Think, Act, Learn: A Framework for Autonomous Robotic Agents using Closed-Loop Large Language Models
Anjali R. Menon, Rohit K. Sharma, Priya Singh, Chengyu Wang, Aurora M. Ferreira, Mateja Novak
TL;DR
This work addresses the brittleness of open-loop LLM-based robotics by proposing Think-Act-Learn (T-A-L), a closed-loop framework where an embodied agent reasons with an LLM, executes actions via a structured GUI representation, and learns from rich multimodal feedback. GUI-Learner decomposes UI understanding and action generation into a Perception module and a Transformer-based Decision module, trained with a two-phase Hybrid Learning strategy: Behavioral Cloning for warm-start followed by offline reinforcement learning (IQL) from self-generated data. The approach yields superior performance over open-loop LLMs, BC, and end-to-end baselines across web and desktop tasks, with strong generalization to unseen applications and robust failure recovery demonstrated through ablations and qualitative case studies. The results suggest that combining structured UI groundings with offline self-improvement enables efficient, robust, and generalist UI automation, advancing toward autonomous agents capable of operating across diverse software platforms in real-world settings.
Abstract
The integration of Large Language Models (LLMs) into robotics has unlocked unprecedented capabilities in high-level task planning. However, most current systems operate in an open-loop fashion, where LLMs act as one-shot planners, rendering them brittle and unable to adapt to unforeseen circumstances in dynamic physical environments. To overcome this limitation, this paper introduces the "Think, Act, Learn" (T-A-L) framework, a novel architecture that enables an embodied agent to autonomously learn and refine its policies through continuous interaction. Our framework establishes a closed-loop cycle where an LLM first "thinks" by decomposing high-level commands into actionable plans. The robot then "acts" by executing these plans while gathering rich, multimodal sensory feedback.
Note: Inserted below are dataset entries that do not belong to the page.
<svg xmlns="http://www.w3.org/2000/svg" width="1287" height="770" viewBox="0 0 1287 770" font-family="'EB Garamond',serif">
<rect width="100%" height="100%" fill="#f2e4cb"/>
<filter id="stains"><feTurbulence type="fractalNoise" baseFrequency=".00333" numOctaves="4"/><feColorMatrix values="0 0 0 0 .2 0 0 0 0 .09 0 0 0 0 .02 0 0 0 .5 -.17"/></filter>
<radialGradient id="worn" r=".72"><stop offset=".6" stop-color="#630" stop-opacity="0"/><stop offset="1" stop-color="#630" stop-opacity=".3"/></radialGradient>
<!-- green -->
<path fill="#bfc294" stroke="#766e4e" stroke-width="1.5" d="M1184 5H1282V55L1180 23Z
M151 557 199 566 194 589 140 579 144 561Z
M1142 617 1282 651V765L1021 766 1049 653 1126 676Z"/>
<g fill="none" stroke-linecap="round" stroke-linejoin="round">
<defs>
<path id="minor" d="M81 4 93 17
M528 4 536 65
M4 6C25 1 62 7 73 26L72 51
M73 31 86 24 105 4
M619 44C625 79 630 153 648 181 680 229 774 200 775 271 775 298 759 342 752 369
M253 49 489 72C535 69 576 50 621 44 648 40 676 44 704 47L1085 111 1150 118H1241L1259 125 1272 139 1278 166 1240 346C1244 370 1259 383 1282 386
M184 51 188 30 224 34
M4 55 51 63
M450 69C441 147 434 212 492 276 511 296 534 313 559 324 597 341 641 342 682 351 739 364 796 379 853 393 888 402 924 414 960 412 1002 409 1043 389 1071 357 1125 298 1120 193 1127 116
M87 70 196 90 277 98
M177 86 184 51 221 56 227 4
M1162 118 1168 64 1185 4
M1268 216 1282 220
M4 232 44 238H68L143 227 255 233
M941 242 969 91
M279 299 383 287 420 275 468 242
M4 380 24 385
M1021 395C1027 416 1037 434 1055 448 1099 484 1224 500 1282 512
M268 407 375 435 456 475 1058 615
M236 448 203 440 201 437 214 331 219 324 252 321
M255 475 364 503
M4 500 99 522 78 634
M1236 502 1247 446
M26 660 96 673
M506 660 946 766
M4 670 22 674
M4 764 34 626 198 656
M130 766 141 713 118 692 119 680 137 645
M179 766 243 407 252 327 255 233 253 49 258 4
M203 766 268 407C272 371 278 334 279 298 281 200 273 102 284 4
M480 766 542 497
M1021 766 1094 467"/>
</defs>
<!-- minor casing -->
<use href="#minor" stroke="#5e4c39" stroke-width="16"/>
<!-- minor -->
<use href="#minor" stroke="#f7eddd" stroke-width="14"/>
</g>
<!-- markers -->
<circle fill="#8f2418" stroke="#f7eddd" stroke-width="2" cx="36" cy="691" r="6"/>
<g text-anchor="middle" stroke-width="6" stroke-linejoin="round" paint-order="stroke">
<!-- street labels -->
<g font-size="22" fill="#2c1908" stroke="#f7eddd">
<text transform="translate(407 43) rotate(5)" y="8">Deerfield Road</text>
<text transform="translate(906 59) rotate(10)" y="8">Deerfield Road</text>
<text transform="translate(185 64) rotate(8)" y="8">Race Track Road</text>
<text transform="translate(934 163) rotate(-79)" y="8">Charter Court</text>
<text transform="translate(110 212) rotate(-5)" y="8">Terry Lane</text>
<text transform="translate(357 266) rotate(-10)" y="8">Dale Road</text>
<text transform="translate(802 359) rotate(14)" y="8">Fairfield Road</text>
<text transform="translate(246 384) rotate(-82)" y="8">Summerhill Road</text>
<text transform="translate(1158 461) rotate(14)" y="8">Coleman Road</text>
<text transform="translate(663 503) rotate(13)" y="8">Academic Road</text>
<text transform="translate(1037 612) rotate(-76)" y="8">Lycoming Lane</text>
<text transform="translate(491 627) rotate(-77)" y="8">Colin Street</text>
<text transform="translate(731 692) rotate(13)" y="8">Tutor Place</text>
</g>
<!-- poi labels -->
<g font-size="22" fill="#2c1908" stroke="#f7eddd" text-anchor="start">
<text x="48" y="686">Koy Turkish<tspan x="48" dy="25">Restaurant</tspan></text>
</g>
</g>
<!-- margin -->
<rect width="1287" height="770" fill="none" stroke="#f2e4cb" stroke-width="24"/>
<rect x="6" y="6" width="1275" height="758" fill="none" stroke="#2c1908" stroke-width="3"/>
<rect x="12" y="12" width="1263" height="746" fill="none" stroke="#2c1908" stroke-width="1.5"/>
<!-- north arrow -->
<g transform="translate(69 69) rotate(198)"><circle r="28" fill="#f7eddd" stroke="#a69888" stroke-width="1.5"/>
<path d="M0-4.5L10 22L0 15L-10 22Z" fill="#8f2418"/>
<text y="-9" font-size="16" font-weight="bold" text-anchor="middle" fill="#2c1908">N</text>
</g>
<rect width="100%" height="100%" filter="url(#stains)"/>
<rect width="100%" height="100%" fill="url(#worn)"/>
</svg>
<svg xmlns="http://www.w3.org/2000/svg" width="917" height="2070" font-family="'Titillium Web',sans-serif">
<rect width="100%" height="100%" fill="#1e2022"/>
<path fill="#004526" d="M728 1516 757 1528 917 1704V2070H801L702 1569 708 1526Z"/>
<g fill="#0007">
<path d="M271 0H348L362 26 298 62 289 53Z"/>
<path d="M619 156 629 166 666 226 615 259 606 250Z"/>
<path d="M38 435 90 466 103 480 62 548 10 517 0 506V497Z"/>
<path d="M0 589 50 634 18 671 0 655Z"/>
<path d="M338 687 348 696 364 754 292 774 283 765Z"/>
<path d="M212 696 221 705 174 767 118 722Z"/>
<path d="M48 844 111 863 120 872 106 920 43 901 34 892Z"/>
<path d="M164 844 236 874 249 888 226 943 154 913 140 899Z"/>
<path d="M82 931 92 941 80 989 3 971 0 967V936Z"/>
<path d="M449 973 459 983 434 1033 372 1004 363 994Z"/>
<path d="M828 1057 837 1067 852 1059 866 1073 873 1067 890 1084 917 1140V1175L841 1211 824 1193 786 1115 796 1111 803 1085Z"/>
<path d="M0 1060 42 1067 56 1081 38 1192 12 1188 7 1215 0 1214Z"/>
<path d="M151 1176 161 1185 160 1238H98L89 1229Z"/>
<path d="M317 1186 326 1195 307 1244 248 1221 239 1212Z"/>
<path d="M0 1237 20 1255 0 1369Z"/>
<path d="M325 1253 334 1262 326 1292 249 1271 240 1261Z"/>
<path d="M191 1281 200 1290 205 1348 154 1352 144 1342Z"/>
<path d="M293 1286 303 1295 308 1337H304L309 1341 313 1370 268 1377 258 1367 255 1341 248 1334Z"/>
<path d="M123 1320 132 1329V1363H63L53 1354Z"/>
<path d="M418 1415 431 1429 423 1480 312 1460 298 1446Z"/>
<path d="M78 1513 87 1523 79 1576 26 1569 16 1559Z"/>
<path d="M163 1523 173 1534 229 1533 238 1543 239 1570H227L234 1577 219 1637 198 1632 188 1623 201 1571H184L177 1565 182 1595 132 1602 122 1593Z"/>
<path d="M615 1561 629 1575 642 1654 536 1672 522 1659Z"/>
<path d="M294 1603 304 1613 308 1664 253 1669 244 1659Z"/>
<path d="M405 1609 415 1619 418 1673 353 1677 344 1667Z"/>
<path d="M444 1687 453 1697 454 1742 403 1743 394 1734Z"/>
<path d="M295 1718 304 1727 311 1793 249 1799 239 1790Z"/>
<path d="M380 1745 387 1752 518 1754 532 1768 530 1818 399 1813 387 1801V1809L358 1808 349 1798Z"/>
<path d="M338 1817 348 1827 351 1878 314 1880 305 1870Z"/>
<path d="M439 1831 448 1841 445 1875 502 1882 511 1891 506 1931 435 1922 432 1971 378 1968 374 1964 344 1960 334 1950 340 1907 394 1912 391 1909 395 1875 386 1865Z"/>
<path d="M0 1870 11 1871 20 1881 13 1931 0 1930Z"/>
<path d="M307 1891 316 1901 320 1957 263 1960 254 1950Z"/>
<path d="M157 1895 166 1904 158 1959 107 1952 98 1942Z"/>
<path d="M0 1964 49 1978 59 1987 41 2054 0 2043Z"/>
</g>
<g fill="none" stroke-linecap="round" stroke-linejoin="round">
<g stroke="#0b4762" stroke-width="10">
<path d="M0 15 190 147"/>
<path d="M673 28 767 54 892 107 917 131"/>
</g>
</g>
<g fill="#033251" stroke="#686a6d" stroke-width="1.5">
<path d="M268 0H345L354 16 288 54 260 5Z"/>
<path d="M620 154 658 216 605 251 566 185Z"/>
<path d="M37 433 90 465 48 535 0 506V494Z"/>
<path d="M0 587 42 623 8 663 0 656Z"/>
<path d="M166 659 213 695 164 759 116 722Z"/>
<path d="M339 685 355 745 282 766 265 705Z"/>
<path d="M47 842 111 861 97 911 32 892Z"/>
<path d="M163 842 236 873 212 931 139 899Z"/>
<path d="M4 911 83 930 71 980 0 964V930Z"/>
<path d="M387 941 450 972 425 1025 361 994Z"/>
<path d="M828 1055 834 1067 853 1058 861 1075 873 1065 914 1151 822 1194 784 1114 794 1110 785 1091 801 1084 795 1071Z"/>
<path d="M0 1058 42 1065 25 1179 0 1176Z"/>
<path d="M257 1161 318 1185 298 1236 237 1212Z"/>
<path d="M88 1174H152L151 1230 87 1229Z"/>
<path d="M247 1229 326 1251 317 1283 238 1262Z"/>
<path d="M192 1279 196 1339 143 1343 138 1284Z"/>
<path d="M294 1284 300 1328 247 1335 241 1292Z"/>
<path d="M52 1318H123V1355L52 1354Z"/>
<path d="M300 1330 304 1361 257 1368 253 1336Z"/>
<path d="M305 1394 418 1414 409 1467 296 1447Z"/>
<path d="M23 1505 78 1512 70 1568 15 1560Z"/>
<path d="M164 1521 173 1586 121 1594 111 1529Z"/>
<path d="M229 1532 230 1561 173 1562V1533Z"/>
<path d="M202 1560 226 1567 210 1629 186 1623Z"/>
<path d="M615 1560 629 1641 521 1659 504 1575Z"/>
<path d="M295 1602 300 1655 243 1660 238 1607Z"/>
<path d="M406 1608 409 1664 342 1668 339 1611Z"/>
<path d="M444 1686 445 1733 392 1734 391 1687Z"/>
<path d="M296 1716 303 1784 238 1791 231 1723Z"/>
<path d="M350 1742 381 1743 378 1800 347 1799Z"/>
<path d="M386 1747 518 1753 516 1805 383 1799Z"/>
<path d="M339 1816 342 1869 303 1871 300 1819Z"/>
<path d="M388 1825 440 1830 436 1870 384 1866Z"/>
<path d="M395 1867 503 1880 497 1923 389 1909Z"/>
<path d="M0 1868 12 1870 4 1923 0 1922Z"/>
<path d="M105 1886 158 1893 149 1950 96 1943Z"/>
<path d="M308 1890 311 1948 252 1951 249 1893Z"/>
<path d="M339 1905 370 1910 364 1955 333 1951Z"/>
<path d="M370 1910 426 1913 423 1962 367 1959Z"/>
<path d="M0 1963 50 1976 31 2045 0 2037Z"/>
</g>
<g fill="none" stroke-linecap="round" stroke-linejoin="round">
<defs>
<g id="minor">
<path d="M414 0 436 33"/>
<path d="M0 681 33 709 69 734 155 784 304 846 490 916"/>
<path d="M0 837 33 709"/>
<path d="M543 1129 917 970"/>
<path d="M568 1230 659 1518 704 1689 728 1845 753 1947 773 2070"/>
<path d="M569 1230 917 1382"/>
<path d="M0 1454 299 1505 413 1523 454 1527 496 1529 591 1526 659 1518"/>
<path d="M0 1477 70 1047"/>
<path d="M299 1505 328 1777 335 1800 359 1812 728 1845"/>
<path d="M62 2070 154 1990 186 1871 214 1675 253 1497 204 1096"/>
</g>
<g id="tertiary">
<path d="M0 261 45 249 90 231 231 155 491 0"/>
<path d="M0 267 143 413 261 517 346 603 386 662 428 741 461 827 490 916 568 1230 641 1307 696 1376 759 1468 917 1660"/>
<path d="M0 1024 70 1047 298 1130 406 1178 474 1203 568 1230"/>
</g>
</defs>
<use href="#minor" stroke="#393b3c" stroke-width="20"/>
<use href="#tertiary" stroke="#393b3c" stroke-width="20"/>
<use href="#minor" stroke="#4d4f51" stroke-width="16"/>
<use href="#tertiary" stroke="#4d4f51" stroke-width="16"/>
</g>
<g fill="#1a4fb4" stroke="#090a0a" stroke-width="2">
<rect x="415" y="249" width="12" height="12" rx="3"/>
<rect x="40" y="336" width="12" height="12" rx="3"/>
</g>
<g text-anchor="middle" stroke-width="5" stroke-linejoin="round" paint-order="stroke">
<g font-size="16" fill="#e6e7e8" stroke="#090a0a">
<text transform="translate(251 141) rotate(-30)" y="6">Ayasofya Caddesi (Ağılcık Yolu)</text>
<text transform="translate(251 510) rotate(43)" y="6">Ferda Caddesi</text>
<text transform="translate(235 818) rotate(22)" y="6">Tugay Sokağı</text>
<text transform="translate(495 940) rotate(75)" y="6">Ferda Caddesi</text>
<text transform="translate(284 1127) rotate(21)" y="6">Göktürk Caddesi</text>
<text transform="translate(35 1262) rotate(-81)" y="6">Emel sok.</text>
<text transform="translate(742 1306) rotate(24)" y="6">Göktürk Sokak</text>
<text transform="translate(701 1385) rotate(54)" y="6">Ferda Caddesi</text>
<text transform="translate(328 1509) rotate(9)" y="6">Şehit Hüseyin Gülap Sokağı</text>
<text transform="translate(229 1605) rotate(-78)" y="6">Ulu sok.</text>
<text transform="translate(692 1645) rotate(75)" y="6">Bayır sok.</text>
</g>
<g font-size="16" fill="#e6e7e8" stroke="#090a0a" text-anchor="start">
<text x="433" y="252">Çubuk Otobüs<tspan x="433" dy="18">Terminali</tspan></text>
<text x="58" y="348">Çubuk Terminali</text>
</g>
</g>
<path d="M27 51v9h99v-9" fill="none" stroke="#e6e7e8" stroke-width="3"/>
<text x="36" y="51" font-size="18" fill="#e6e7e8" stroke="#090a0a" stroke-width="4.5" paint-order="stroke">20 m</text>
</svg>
Critically, the "learn" module processes this feedback to facilitate LLM-driven self-reflection, allowing the agent to perform causal analysis on its failures and generate corrective strategies. These insights are stored in an experiential memory to guide future planning cycles. We demonstrate through extensive experiments in both simulation and the real world that our T-A-L agent significantly outperforms baseline methods, including open-loop LLMs, Behavioral Cloning, and traditional Reinforcement Learning. Our framework achieves over a 97% success rate on complex, long-horizon tasks, converges to a stable policy in an average of just 9 trials, and exhibits remarkable generalization to unseen tasks. This work presents a significant step towards developing more robust, adaptive, and truly autonomous robotic agents.